Uni menambahkan, dalam kegiatan itu, setiap hari ada 10 – 12 sesi, membahas tantangan bagi media untuk menjadi pilar penting demokrasi, terutama bagi para jurnalis yang bekerja di era maraknya informasi palsu.
Dalam sesi pleno pembukaan, Audrey Azoulay yang sebelumnya menjabat Menteri Kebudayaan Prancis mengajak 1.500-an peserta yang hadir di Auditorium Nelson Mandela untuk menguatkan komitmen mendukung kemerdekaan pers.
“Tugas jurnalis sangat banyak. Tanpa jurnalis, tidak ada jurnalisme.

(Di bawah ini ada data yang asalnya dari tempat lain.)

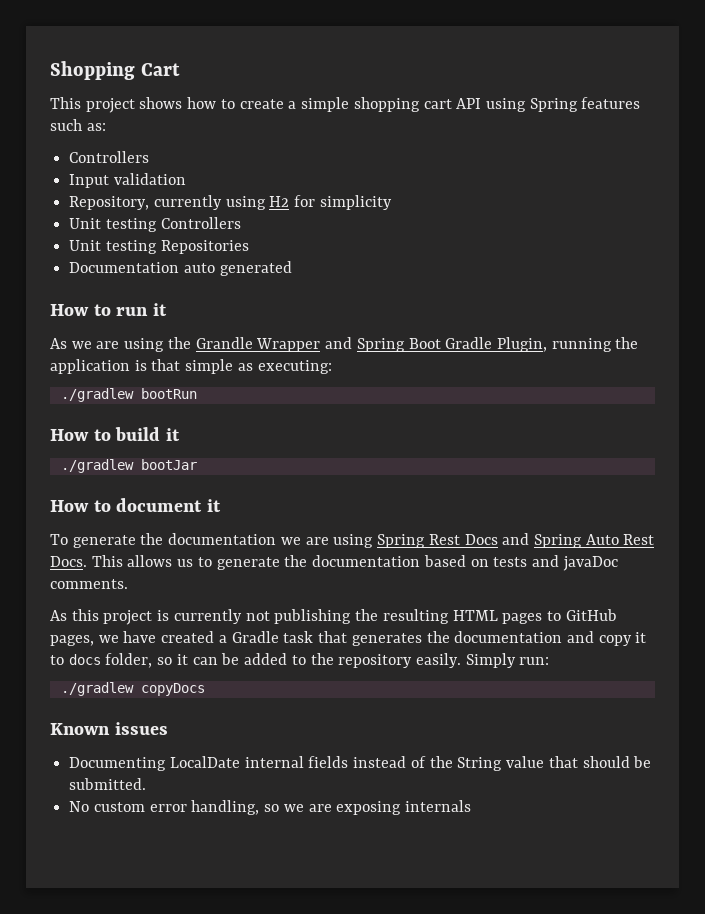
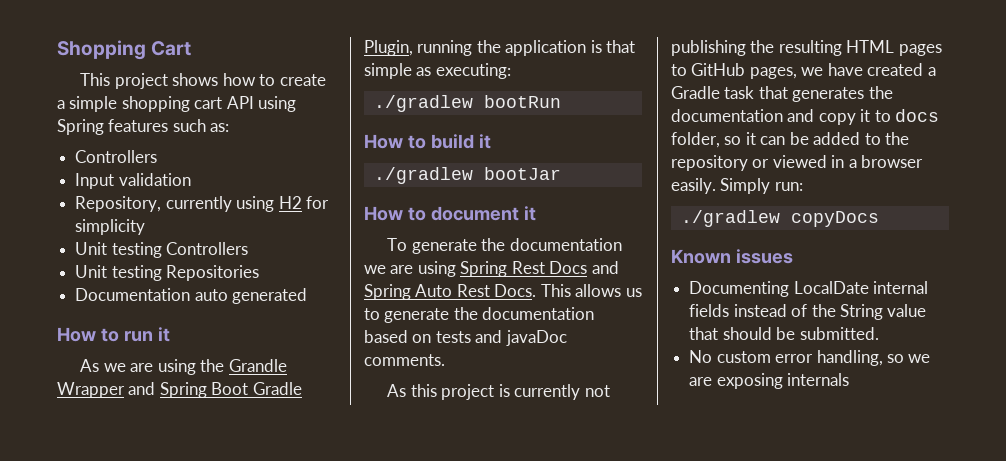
(413, 661) none -> [752,155,924,168] or viewed in a browser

Tanpa jurnalisme tidak ada demokrasi,” kata Uni Lubis menirukan ucapan Azoulay pada waktu itu.
Mulai Juni 2019, UNESCO yang merupakan organisasi Perserikatan Bangsa-Bangsa yang juga mengurusi media, akan meluncurkan kampanye mendukung jurnalis perempuan.
Forum Jurnalis Perempuan Indonesia sebagai rumah besar jurnalis perempuan di Indonesia, saat ini telah memiliki delapan cabang dan akan ikut mengawal jurnalisme, mendukung dan mengkampanyekan perlindungan terhadap jurnalis perempuan, baik di tanah air maupun di internasional.

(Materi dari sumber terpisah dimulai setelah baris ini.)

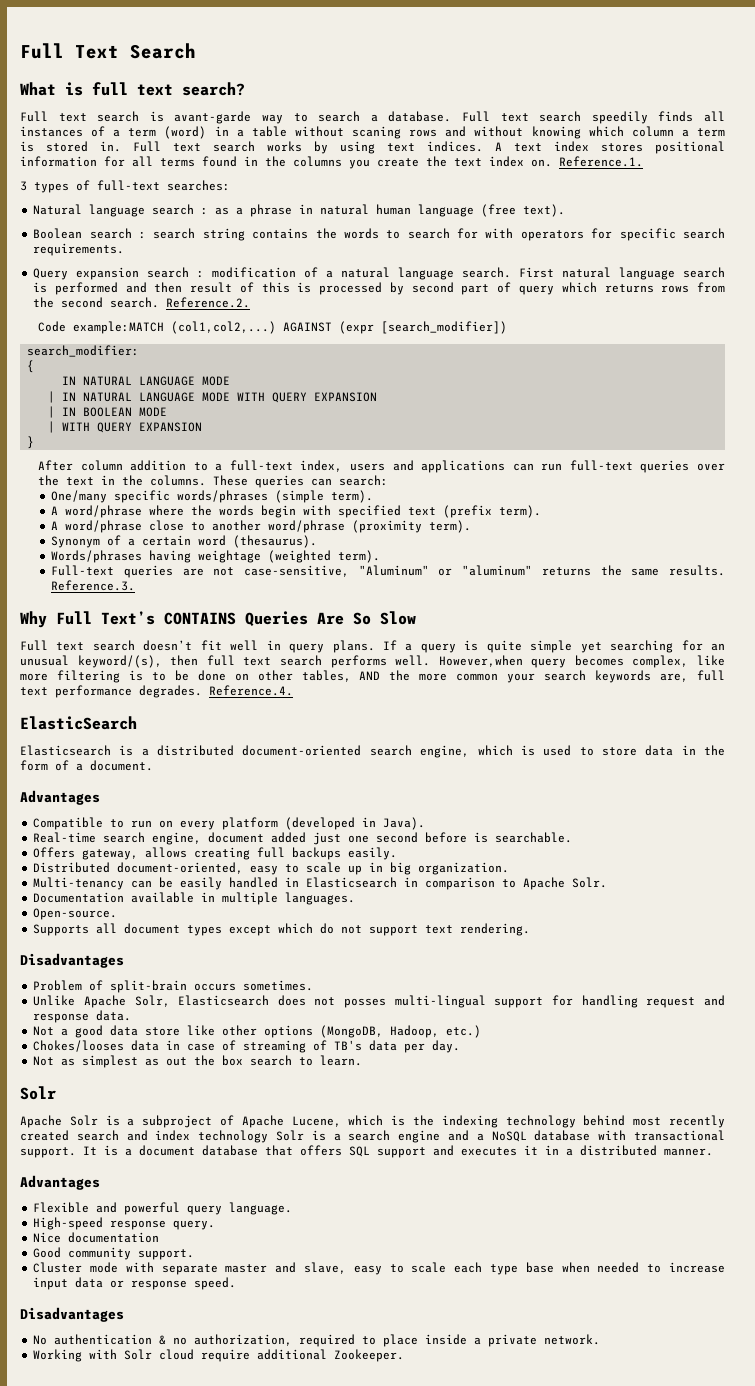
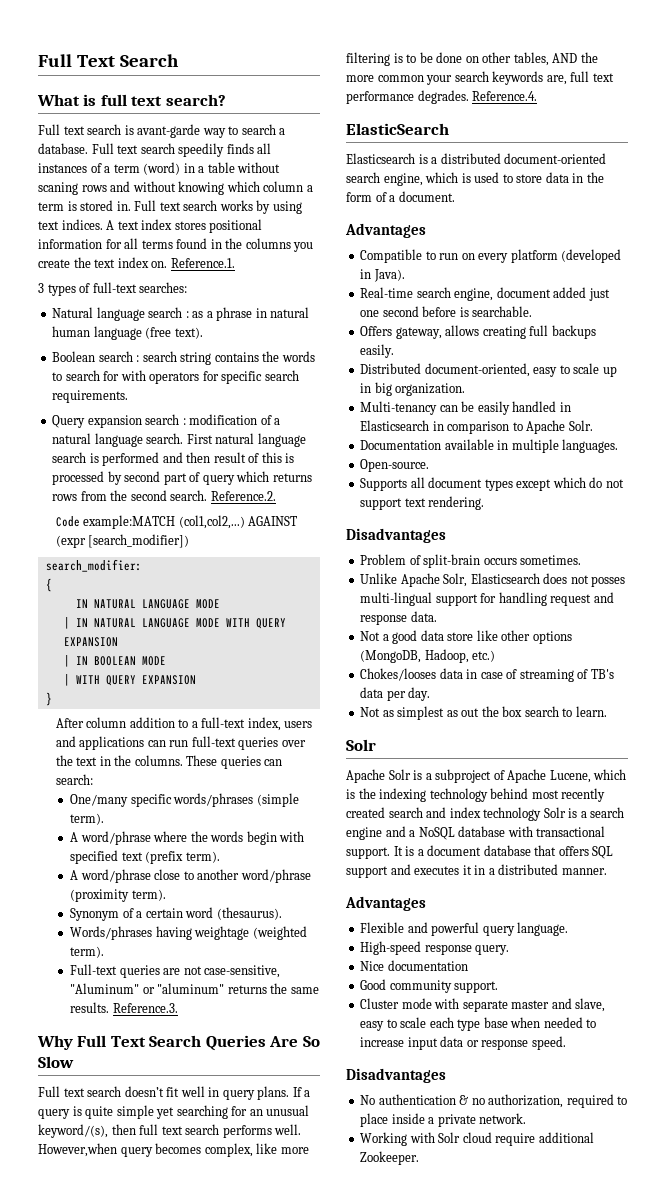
[101,611,236,625] Text’s CONTAINS -> [110,1035,202,1047] Text Search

“Ini komitmen kami bersama, sejak hadir dan berdirinya FJPI pada 2007 di Medan, Sumatera Utara,” kata Uni Lubis.
Sementara sesi pleno pembukaan dihadiri juga oleh Presiden Republik Demokratik Federal Ethiopia, Sahle-Work Zewde. Presiden perempuan pertama di Ethiopia yang berbagi transisi demokrasi yang tengah dilakukan di Ethiopia, di bawah kepemimpinan Perdana Menteri Abiy Ahmed.
PM Abiy yang menjabat sejak April 2018 telah membebaskan semua tahanan jurnalis dan aktivis. Ethiopia sebelumnya dikenal sebagai negara yang paling banyak memenjarakan jurnalis.
Pertemuan yang juga dihadiri Ketua Dewan Pers, Stanley dan Wakil Ketua, Ahmad Djauhar juga membahas sejumlah persoalan, diantaranya serangan terhadap media dan jurnalis kianganas, kredibilitas media jadi sorotan; lalu jurnalis menghadapi tantangan meliput Pemilu di era digital; kemudian media berperan penting dalam menjaga kridibilitas Pemilu. Ada juga pembahasan pelecehan di ranah internet terhadap jurnalis perempuan.
Pada kesempatan itu dua jurnalis Reuters yang ditahan di Myanmar memenangi UNESCO Guillermo Cano World Press Freedom 2019. Guillermo Cano Award diberikan untuk mengingat jurnalis Guillermo Cano Isaza yang dibunuh di depan kantornya, Koran El Expectador, di Bogota Kolumbia pada 17 Desember 1986.